In the research attachment in Yale, he worked on a project on targeted enhancer predictions under the supervision of Dr. Sethi. Enhancers are one of the key genomic regulatory elements that increase gene expressions. Understanding of the genomic locations of enhancers could potentially improve our knowledge in many diseases as well as affect future diagnosis and management in the era of personalized medicine. However, because of the nature of enhancers, they are relatively difficult to identify. ‘We developed a prediction algorithm using Bayesian statistics which has resulted in relatively good prediction,’ said Landon.
Landon found the research task tremendously interesting and challenging. He got to utilize all the knowledge and skills acquired through his previous cross-disciplinary research experiences to tackle this research question. ’Having been to such a large-scale bioinformatics lab on human genome annotation, I learned how to understand and use these publicly available data. In the field of bioinformatics, many people came in with various backgrounds like electrical engineering, computer science, statistics and biology. Each of them offers a different angle to the same problem. The clashing of ideas resulted from vibrant discussions are often very interesting. Cross-disciplinary teamwork is tremendously important in this field.’

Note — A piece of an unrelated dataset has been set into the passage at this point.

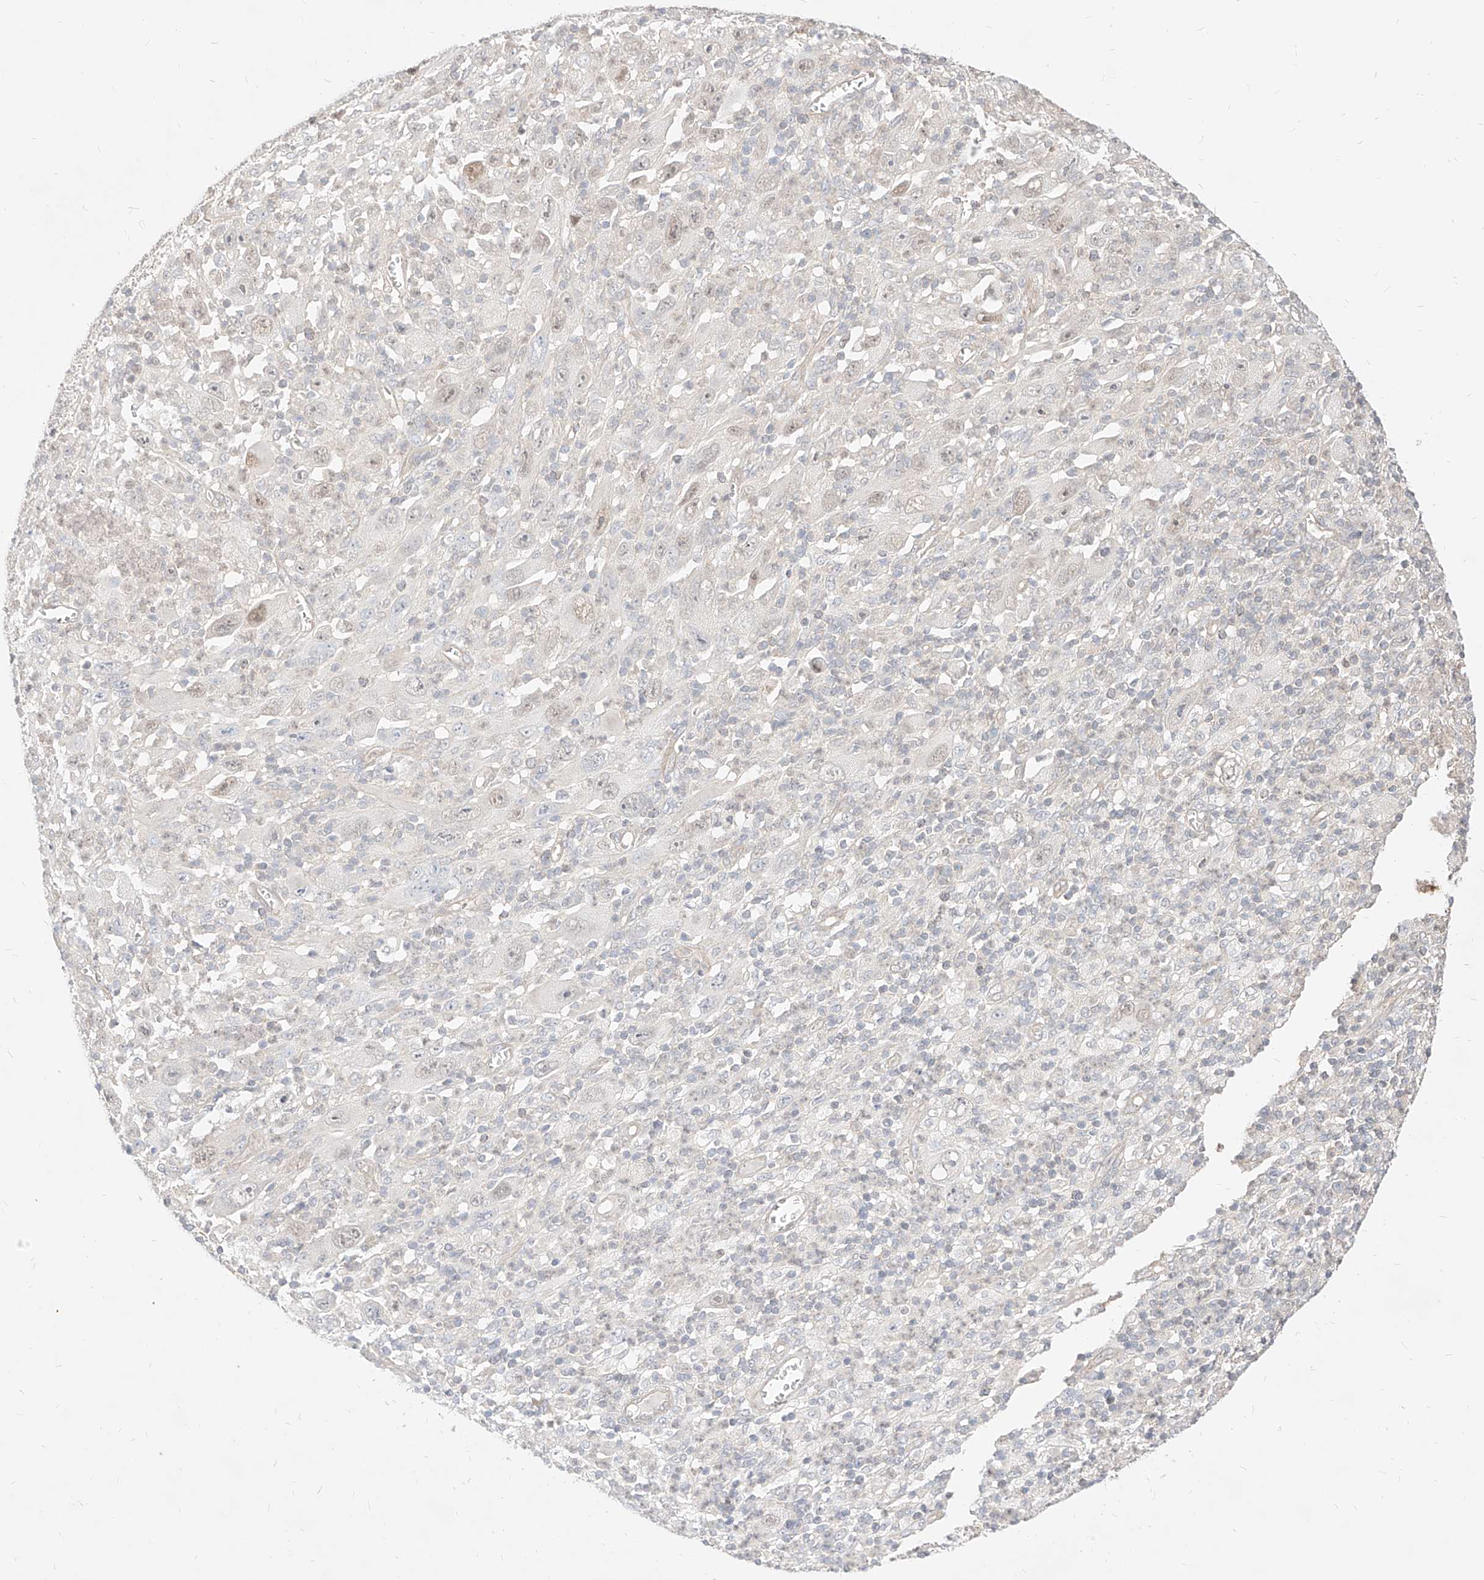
{"staining": {"intensity": "negative", "quantity": "none", "location": "none"}, "tissue": "melanoma", "cell_type": "Tumor cells", "image_type": "cancer", "snomed": [{"axis": "morphology", "description": "Malignant melanoma, Metastatic site"}, {"axis": "topography", "description": "Skin"}], "caption": "Human melanoma stained for a protein using immunohistochemistry displays no positivity in tumor cells.", "gene": "TSNAX", "patient": {"sex": "female", "age": 56}}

As one of the scholarship recipients of Innovation and Technology Scholarship Award Scheme, Landon has Miss Janet Wong, former Commissioner for Innovation and Technology, as his mentor. Miss Wong was responsible for the formulation and implementation of policies pertaining to innovation and technology. ‘Miss Wong is a caring, friendly, well-connected and insightful mentor,’ said Landon. They talked about various topics ranging from academic to family, from economics to politics, and from self to interpersonal relationships. ‘Miss Wong mentioned that the world is not black-and-white. If we were being too persistent in arguing who was right in step 1, we would never reach step 2. But life is about making a compromise so that things can move forward.’
Upon his return to Hong Kong, Landon has been taking part in community service to contribute his medical knowledge to society. On 25 October, he participated in a service project for the InnoTech Festival in Cityplaza. He taught some parents and children on cardiovascular health. He demonstrated some of the non-invasive bedside techniques that doctors use, such as palpation of pulses and ultrasonography, to assess cardiovascular health. It was hoped the he could inspire their interest and awareness in medicine and medical technology.
In future, Landon planned to translate the genomic research findings to patient care, and to develop personalized genomics in both diagnostics and therapeutics directions. ‘As I am very keen on the development of personalized medicine in Hong Kong, the experience at Yale is an important cornerstone for my future research in personalized medicine, and to bring it to Hong Kong so that more people can benefit from these amazing scientific discoveries.’